*What the task requires*
Copy out all lines of the material below in which "production" occurs.
Extracted information Start Marker
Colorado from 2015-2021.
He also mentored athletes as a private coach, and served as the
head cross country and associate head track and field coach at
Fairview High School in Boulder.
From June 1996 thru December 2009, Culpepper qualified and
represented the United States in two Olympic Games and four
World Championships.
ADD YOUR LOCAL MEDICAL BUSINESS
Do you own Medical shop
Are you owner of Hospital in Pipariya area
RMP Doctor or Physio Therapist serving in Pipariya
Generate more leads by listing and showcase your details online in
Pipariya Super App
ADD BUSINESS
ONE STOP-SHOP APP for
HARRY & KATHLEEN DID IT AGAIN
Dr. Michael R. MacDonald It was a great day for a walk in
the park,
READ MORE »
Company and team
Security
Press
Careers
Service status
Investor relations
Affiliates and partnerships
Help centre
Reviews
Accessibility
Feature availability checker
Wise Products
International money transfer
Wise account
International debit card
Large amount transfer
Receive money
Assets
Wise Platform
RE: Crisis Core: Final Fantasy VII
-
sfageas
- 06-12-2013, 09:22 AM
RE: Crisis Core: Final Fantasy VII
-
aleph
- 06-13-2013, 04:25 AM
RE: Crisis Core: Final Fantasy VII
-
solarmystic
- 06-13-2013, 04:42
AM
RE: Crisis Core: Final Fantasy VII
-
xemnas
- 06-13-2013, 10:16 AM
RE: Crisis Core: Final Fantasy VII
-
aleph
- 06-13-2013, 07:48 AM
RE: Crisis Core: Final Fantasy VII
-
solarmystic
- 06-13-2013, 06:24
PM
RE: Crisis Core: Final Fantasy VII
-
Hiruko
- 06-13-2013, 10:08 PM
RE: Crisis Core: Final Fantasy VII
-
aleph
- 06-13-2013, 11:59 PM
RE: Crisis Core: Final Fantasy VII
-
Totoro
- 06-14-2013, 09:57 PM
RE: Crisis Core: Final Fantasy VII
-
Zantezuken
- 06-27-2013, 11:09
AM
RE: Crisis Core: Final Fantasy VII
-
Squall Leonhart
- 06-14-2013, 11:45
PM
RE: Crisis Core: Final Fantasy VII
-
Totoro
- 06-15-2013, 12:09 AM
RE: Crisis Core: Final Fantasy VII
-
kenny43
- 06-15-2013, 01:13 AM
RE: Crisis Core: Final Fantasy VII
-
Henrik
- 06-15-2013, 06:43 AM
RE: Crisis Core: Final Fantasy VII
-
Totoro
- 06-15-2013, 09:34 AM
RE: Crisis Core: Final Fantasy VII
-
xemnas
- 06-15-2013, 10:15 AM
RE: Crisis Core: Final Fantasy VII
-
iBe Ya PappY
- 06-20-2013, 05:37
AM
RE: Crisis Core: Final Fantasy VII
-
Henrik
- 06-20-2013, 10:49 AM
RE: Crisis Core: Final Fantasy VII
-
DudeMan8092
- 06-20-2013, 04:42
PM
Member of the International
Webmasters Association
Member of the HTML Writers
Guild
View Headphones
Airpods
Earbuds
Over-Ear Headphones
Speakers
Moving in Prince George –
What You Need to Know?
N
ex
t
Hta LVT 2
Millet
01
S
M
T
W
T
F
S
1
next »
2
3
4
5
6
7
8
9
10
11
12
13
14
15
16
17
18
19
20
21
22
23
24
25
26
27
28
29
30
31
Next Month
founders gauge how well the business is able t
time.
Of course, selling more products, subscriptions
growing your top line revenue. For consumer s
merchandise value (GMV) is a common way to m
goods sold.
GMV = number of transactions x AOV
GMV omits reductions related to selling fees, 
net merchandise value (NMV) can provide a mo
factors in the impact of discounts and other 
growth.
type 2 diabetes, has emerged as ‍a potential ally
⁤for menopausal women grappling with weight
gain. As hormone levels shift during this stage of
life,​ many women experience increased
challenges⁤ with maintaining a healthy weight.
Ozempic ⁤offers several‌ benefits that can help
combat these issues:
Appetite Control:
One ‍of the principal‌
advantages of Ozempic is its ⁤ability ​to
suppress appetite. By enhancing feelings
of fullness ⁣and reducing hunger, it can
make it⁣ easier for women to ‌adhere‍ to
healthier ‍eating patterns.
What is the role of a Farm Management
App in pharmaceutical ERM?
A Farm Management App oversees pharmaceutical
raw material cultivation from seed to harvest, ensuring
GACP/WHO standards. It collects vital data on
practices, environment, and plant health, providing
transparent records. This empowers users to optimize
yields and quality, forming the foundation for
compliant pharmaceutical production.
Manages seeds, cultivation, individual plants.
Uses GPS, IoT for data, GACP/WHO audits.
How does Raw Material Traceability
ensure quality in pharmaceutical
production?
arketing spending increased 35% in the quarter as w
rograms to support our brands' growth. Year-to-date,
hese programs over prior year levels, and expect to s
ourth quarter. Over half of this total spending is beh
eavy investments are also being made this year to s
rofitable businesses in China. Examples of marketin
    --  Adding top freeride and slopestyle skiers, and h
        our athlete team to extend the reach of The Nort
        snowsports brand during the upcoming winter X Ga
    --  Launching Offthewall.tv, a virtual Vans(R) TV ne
Extracted information End Marker
*Answer for the task*
compliant pharmaceutical production.
production?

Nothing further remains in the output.